**THE TASK**
How many lines of the entries below include the word "APERTURE"? Answer with the number alone.

Segment Open

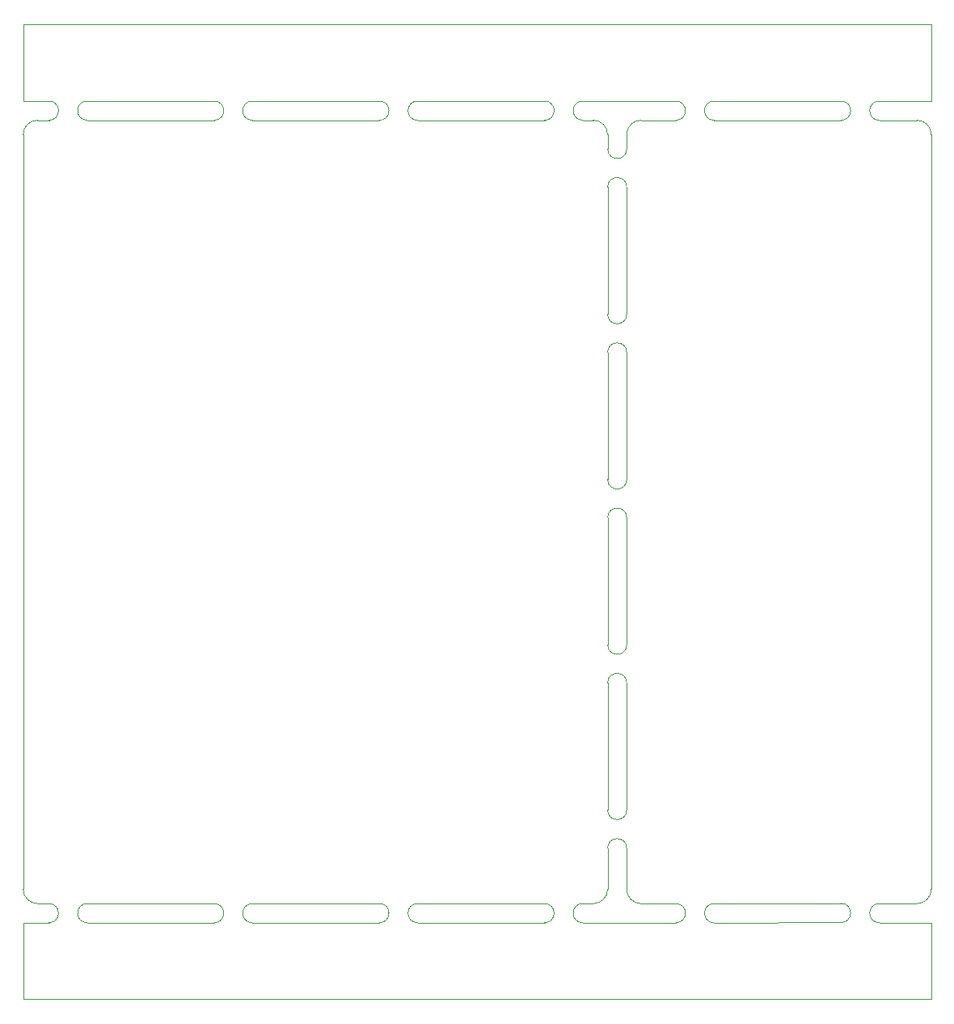
<source format=gm1>
%TF.GenerationSoftware,KiCad,Pcbnew,8.0.5*%
%TF.CreationDate,2025-06-19T13:46:46-07:00*%
%TF.ProjectId,clock,636c6f63-6b2e-46b6-9963-61645f706362,rev?*%
%TF.SameCoordinates,Original*%
%TF.FileFunction,Profile,NP*%
%FSLAX46Y46*%
G04 Gerber Fmt 4.6, Leading zero omitted, Abs format (unit mm)*
G04 Created by KiCad (PCBNEW 8.0.5) date 2025-06-19 13:46:46*
%MOMM*%
%LPD*%
G01*
G04 APERTURE LIST*
%TA.AperFunction,Profile*%
%ADD10C,0.100000*%
%TD*%
G04 APERTURE END LIST*
D10*
X227950000Y-117000000D02*
G75*
G02*
X227950000Y-119000000I0J-1000000D01*
G01*
X159600000Y-211000000D02*
X254700000Y-211000000D01*
X222800000Y-126000000D02*
X222800000Y-139300000D01*
X231950000Y-117000000D02*
X245250000Y-117000000D01*
X254700000Y-199500000D02*
G75*
G02*
X253200000Y-201000000I-1500000J0D01*
G01*
X162300000Y-203000000D02*
X159600000Y-203000000D01*
X162300000Y-201000000D02*
X161100000Y-201000000D01*
X254700000Y-199500000D02*
X254700000Y-120500000D01*
X224300000Y-119000000D02*
X227950000Y-119000000D01*
X196900000Y-200995000D02*
G75*
G02*
X196900000Y-202995000I0J-1000000D01*
G01*
X220800000Y-160600000D02*
G75*
G02*
X222800000Y-160600000I1000000J0D01*
G01*
X222800000Y-160600000D02*
X222800000Y-173900000D01*
X231950000Y-119000000D02*
X245250000Y-119000000D01*
X224300000Y-201000000D02*
G75*
G02*
X222800000Y-199500000I0J1500000D01*
G01*
X222800000Y-177900000D02*
X222800000Y-191200000D01*
X220800000Y-195200000D02*
X220800000Y-199500000D01*
X222800000Y-122000000D02*
G75*
G02*
X220800000Y-122000000I-1000000J0D01*
G01*
X222800000Y-143300000D02*
X222800000Y-156600000D01*
X218200000Y-117000000D02*
X227950000Y-117000000D01*
X219300000Y-201000000D02*
X218200000Y-201000000D01*
X231950000Y-119000000D02*
G75*
G02*
X231950000Y-117000000I0J1000000D01*
G01*
X218200000Y-203000000D02*
G75*
G02*
X218200000Y-201000000I0J1000000D01*
G01*
X162300000Y-117000000D02*
G75*
G02*
X162300000Y-119000000I0J-1000000D01*
G01*
X200900000Y-119000000D02*
X214200000Y-119000000D01*
X249250000Y-119000000D02*
X253200000Y-119000000D01*
X220800000Y-126000000D02*
X220800000Y-139300000D01*
X183600000Y-119000000D02*
G75*
G02*
X183600000Y-117000000I0J1000000D01*
G01*
X200900000Y-117000000D02*
X214200000Y-117000000D01*
X179600000Y-117000000D02*
G75*
G02*
X179600000Y-119000000I0J-1000000D01*
G01*
X220800000Y-143300000D02*
G75*
G02*
X222800000Y-143300000I1000000J0D01*
G01*
X214200000Y-201000000D02*
X200900000Y-200995000D01*
X214200000Y-201000000D02*
G75*
G02*
X214200000Y-203000000I0J-1000000D01*
G01*
X245250000Y-202975000D02*
X231950000Y-203000000D01*
X220800000Y-143300000D02*
X220800000Y-156600000D01*
X166300000Y-119000000D02*
G75*
G02*
X166300000Y-117000000I0J1000000D01*
G01*
X222800000Y-195200000D02*
X222800000Y-199500000D01*
X161100000Y-119000000D02*
X162300000Y-119000000D01*
X166300000Y-117000000D02*
X179600000Y-117000000D01*
X254700000Y-211000000D02*
X254700000Y-203000000D01*
X249250000Y-203000000D02*
G75*
G02*
X249250000Y-201000000I0J1000000D01*
G01*
X159600000Y-108980000D02*
X159600000Y-116980000D01*
X231950000Y-201000000D02*
X245250000Y-200975000D01*
X249250000Y-119000000D02*
G75*
G02*
X249250000Y-117000000I0J1000000D01*
G01*
X218200000Y-119000000D02*
X219300000Y-119000000D01*
X220800000Y-195200000D02*
G75*
G02*
X222800000Y-195200000I1000000J0D01*
G01*
X159600000Y-116980000D02*
X162300000Y-117000000D01*
X183600000Y-117000000D02*
X196900000Y-117000000D01*
X222800000Y-173900000D02*
G75*
G02*
X220800000Y-173900000I-1000000J0D01*
G01*
X219300000Y-119000000D02*
G75*
G02*
X220800000Y-120500000I0J-1500000D01*
G01*
X249250000Y-201000000D02*
X253200000Y-201000000D01*
X249250000Y-203000000D02*
X254700000Y-203000000D01*
X218200000Y-119000000D02*
G75*
G02*
X218200000Y-117000000I0J1000000D01*
G01*
X166300000Y-203000000D02*
G75*
G02*
X166300000Y-201000000I0J1000000D01*
G01*
X253200000Y-119000000D02*
G75*
G02*
X254700000Y-120500000I0J-1500000D01*
G01*
X218200000Y-203000000D02*
X227950000Y-203000000D01*
X159600000Y-203000000D02*
X159600000Y-211000000D01*
X220800000Y-177900000D02*
X220800000Y-191200000D01*
X222800000Y-191200000D02*
G75*
G02*
X220800000Y-191200000I-1000000J0D01*
G01*
X222800000Y-156600000D02*
G75*
G02*
X220800000Y-156600000I-1000000J0D01*
G01*
X254700000Y-116980000D02*
X254700000Y-108980000D01*
X214200000Y-117000000D02*
G75*
G02*
X214200000Y-119000000I0J-1000000D01*
G01*
X159600000Y-120500000D02*
X159600000Y-199500000D01*
X162300000Y-201000000D02*
G75*
G02*
X162300000Y-203000000I0J-1000000D01*
G01*
X254700000Y-108980000D02*
X159600000Y-108980000D01*
X200900000Y-202995000D02*
X214200000Y-203000000D01*
X222800000Y-120500000D02*
G75*
G02*
X224300000Y-119000000I1500000J0D01*
G01*
X227950000Y-201000000D02*
G75*
G02*
X227950000Y-203000000I0J-1000000D01*
G01*
X179600000Y-201000000D02*
G75*
G02*
X179600000Y-203000000I0J-1000000D01*
G01*
X183600000Y-119000000D02*
X196900000Y-119000000D01*
X183600000Y-201000000D02*
X196900000Y-200995000D01*
X220800000Y-160600000D02*
X220800000Y-173900000D01*
X231950000Y-203000000D02*
G75*
G02*
X231950000Y-201000000I0J1000000D01*
G01*
X220800000Y-120500000D02*
X220800000Y-122000000D01*
X161100000Y-201000000D02*
G75*
G02*
X159600000Y-199500000I0J1500000D01*
G01*
X224300000Y-201000000D02*
X227950000Y-201000000D01*
X245250000Y-200975000D02*
G75*
G02*
X245250000Y-202975000I0J-1000000D01*
G01*
X196900000Y-117000000D02*
G75*
G02*
X196900000Y-119000000I0J-1000000D01*
G01*
X183600000Y-203000000D02*
G75*
G02*
X183600000Y-201000000I0J1000000D01*
G01*
X249250000Y-117000000D02*
X254700000Y-116980000D01*
X183600000Y-203000000D02*
X196900000Y-202995000D01*
X179600000Y-201000000D02*
X166300000Y-201000000D01*
X200900000Y-202995000D02*
G75*
G02*
X200900000Y-200995000I0J1000000D01*
G01*
X159600000Y-120500000D02*
G75*
G02*
X161100000Y-119000000I1500000J0D01*
G01*
X222800000Y-139300000D02*
G75*
G02*
X220800000Y-139300000I-1000000J0D01*
G01*
X220800000Y-126000000D02*
G75*
G02*
X222800000Y-126000000I1000000J0D01*
G01*
X220800000Y-177900000D02*
G75*
G02*
X222800000Y-177900000I1000000J0D01*
G01*
X222800000Y-120500000D02*
X222800000Y-122000000D01*
X166300000Y-119000000D02*
X179600000Y-119000000D01*
X220800000Y-199500000D02*
G75*
G02*
X219300000Y-201000000I-1500000J0D01*
G01*
X166300000Y-203000000D02*
X179600000Y-203000000D01*
X200900000Y-119000000D02*
G75*
G02*
X200900000Y-117000000I0J1000000D01*
G01*
X245250000Y-117000000D02*
G75*
G02*
X245250000Y-119000000I0J-1000000D01*
G01*
M02*

</source>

Segment Closed

**ANSWER TO THIS PROBLEM**
2